22.11.03
1860 München – Bayern München
Olympiastadion München
autor:
alteheide

Das Derby

Es war immerhin ausverkauft. Das hat den Wildmoser gefreut, hat er später gesagt.

Gott sei Dank habe ich das Vorprogramm verpasst, aber dieser Schreihals (Stefan Schneider heißt er, ich hab mich erkundigt – jetzt muss ich nur noch seine Postanschrift herausfinden) ist inzwischen so laut, dass man selbst an den Kassenhäuschen keine Ruhe vor ihm hat. Das nächste Mal – falls es eines gibt – werde ich mir einen Walkman mitnehmen, oder zumindest Ohropax. Friede für meine Ohren! Genau das will ich!

Wie gesagt: Das Spiel hatte bereits angefangen, als ich das Oval betrat. Zu diesem Zeitpunkt wusste ich allerdings immer noch nicht, zu wem ich helfen sollte. Für Bayern kann man ja überhaupt gar nicht sein, aber für 60 halt auch nicht. Am liebsten wäre es mir gewesen, sie hätten beide verloren. Da ich daran aber irgendwie nicht glauben konnte, habe ich mir zumindest ein Spiel mit vielen spektakulären Fehlern, groben Fouls und kuriosen Fehlentscheidungen des Schiedsrichters gewünscht. Und irgendein Unentschieden.
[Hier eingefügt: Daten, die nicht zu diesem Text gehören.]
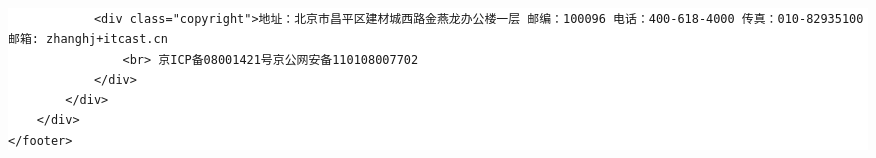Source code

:                 <div class="copyright">地址：北京市昌平区建材城西路金燕龙办公楼一层 邮编：100096 电话：400-618-4000 传真：010-82935100 邮箱: zhanghj+itcast.cn
                    <br> 京ICP备08001421号京公网安备110108007702
                </div>
            </div>
        </div>
    </footer>
</body>

</html>
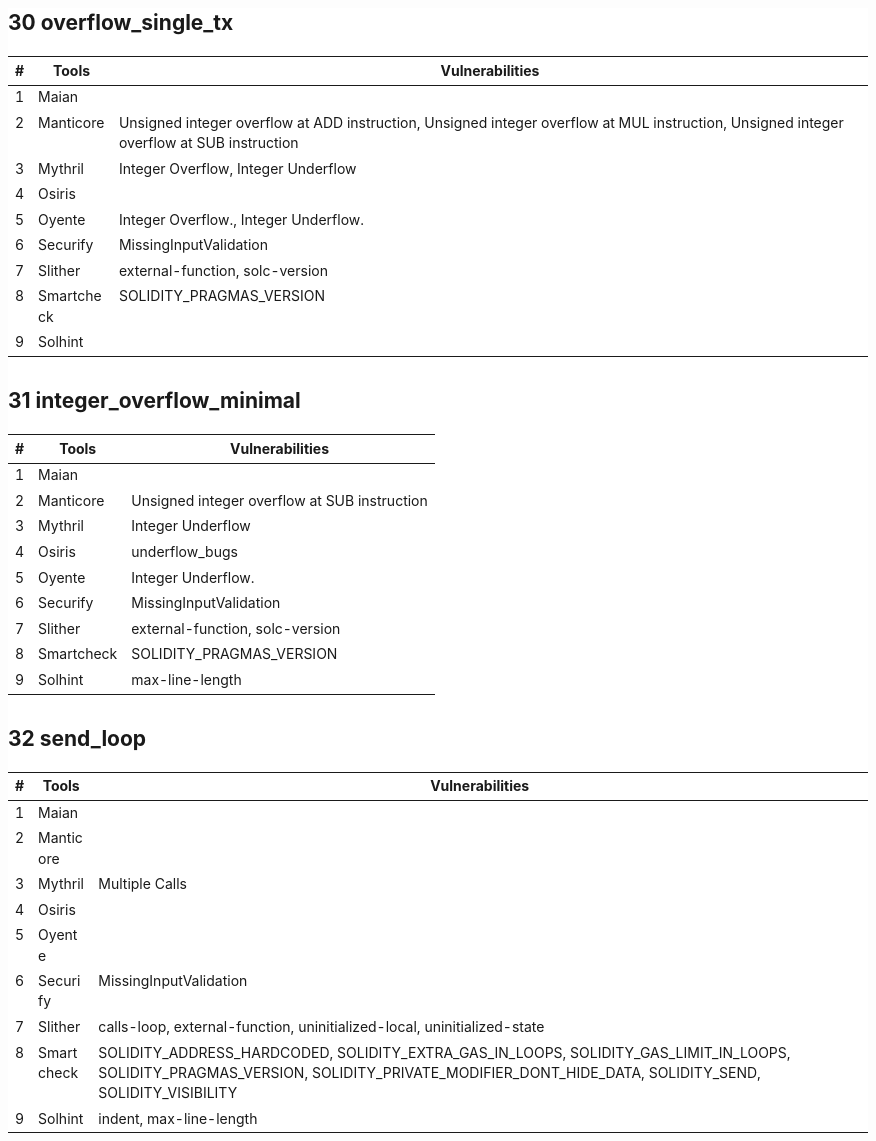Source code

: ## 30 overflow_single_tx

|  #  | Tools      | Vulnerabilities |
| --- | ---------- | --------------- |
|   1 | Maian      |  |
|   2 | Manticore  | Unsigned integer overflow at ADD instruction, Unsigned integer overflow at MUL instruction, Unsigned integer overflow at SUB instruction |
|   3 | Mythril    | Integer Overflow, Integer Underflow |
|   4 | Osiris     |  |
|   5 | Oyente     | Integer Overflow., Integer Underflow. |
|   6 | Securify   | MissingInputValidation |
|   7 | Slither    | external-function, solc-version |
|   8 | Smartcheck | SOLIDITY_PRAGMAS_VERSION |
|   9 | Solhint    |  |

## 31 integer_overflow_minimal

|  #  | Tools      | Vulnerabilities |
| --- | ---------- | --------------- |
|   1 | Maian      |  |
|   2 | Manticore  | Unsigned integer overflow at SUB instruction |
|   3 | Mythril    | Integer Underflow |
|   4 | Osiris     | underflow_bugs |
|   5 | Oyente     | Integer Underflow. |
|   6 | Securify   | MissingInputValidation |
|   7 | Slither    | external-function, solc-version |
|   8 | Smartcheck | SOLIDITY_PRAGMAS_VERSION |
|   9 | Solhint    | max-line-length |

## 32 send_loop

|  #  | Tools      | Vulnerabilities |
| --- | ---------- | --------------- |
|   1 | Maian      |  |
|   2 | Manticore  |  |
|   3 | Mythril    | Multiple Calls |
|   4 | Osiris     |  |
|   5 | Oyente     |  |
|   6 | Securify   | MissingInputValidation |
|   7 | Slither    | calls-loop, external-function, uninitialized-local, uninitialized-state |
|   8 | Smartcheck | SOLIDITY_ADDRESS_HARDCODED, SOLIDITY_EXTRA_GAS_IN_LOOPS, SOLIDITY_GAS_LIMIT_IN_LOOPS, SOLIDITY_PRAGMAS_VERSION, SOLIDITY_PRIVATE_MODIFIER_DONT_HIDE_DATA, SOLIDITY_SEND, SOLIDITY_VISIBILITY |
|   9 | Solhint    | indent, max-line-length |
Am besten so eins: Verein X führt 4 Minuten vor Schluss mit zwei Toren Unterschied, die Fans feiern schon wie die Blöden, dann ein Eigentor, und in der 6. Minute der Nachspielzeit fällt dann der Ausgleich für Verein Y – ein Abstauber nach einem katastrophalen Schnitzer des Torhüters.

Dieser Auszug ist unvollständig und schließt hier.